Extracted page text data
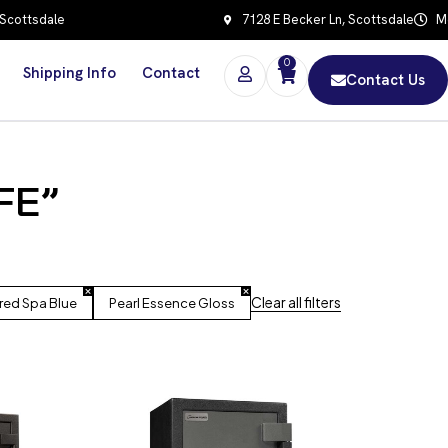
 Scottsdale
7128 E Becker Ln, Scottsdale
Mo
0
Shipping Info
Contact
Contact Us
FE”
Clear all filters
red Spa Blue
Pearl Essence Gloss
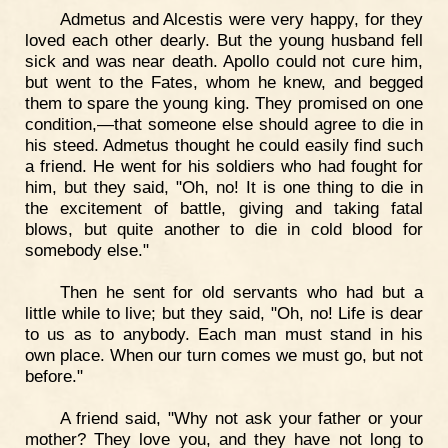
Admetus and Alcestis were very happy, for they
loved each other dearly. But the young husband fell
sick and was near death. Apollo could not cure him,
but went to the Fates, whom he knew, and begged
them to spare the young king. They promised on one
condition,—that someone else should agree to die in
his steed. Admetus thought he could easily find such
a friend. He went for his soldiers who had fought for
him, but they said, "Oh, no! It is one thing to die in
the excitement of battle, giving and taking fatal
blows, but quite another to die in cold blood for
somebody else."
Then he sent for old servants who had but a
little while to live; but they said, "Oh, no! Life is dear
to us as to anybody. Each man must stand in his
own place. When our turn comes we must go, but not
before."
A friend said, "Why not ask your father or your
mother? They love you, and they have not long to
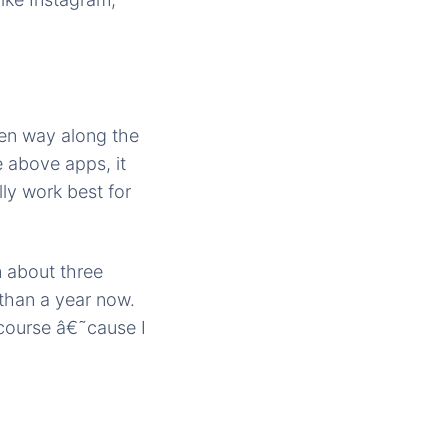
en way along the
e above apps, it
lly work best for
m about three
than a year now.
 course â€˜cause I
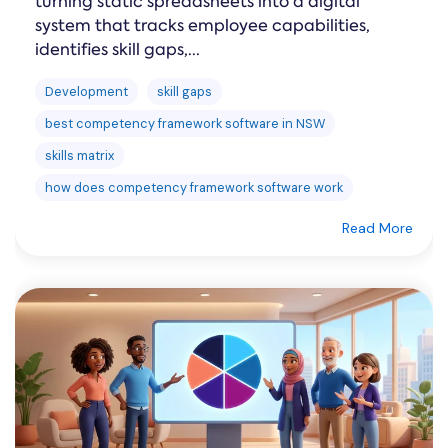
turning static spreadsheets into a digital
system that tracks employee capabilities,
identifies skill gaps,...
Development
skill gaps
best competency framework software in NSW
skills matrix
how does competency framework software work
Read More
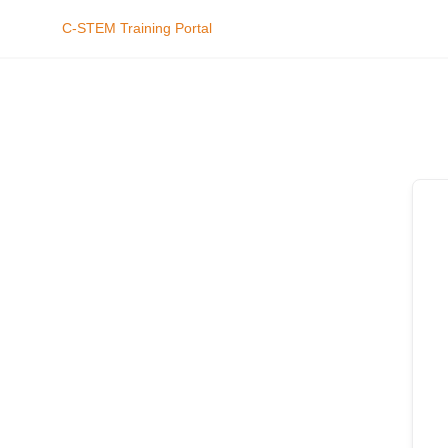
C-STEM Training Portal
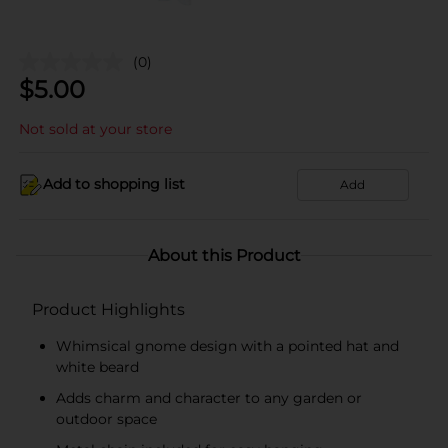
(0)
$
5.00
Not sold at your store
Add to shopping list
Add
About this Product
Product Highlights
Whimsical gnome design with a pointed hat and
white beard
Adds charm and character to any garden or
outdoor space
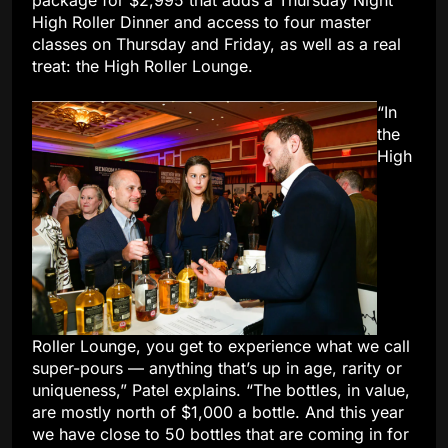
package for $2,995 that adds a Thursday Night
High Roller Dinner and access to four master
classes on Thursday and Friday, as well as a real
treat: the High Roller Lounge.
“In
the
High
Roller Lounge, you get to experience what we call
super-pours — anything that’s up in age, rarity or
uniqueness,” Patel explains. “The bottles, in value,
are mostly north of $1,000 a bottle. And this year
we have close to 50 bottles that are coming in for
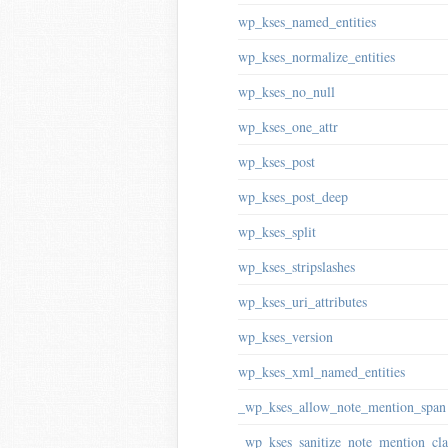
wp_kses_named_entities
wp_kses_normalize_entities
wp_kses_no_null
wp_kses_one_attr
wp_kses_post
wp_kses_post_deep
wp_kses_split
wp_kses_stripslashes
wp_kses_uri_attributes
wp_kses_version
wp_kses_xml_named_entities
_wp_kses_allow_note_mention_span
_wp_kses_sanitize_note_mention_cla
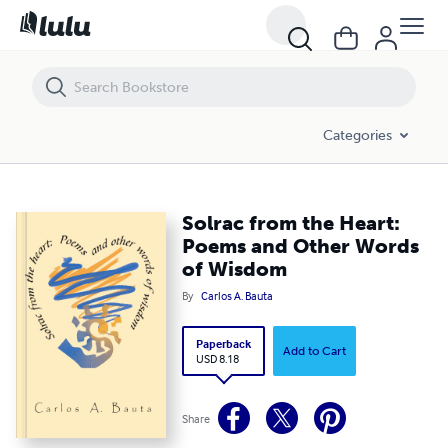
Solrac from the Heart: Poems and Other Words of Wisdom
Categories
Solrac from the Heart:
Poems and Other Words
of Wisdom
By
Carlos A. Bauta
Paperback
Add to Cart
USD 8.18
Share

» Work item: Lines of the data that include the string "this" are to be counted; report the total by itself.

» Result: 2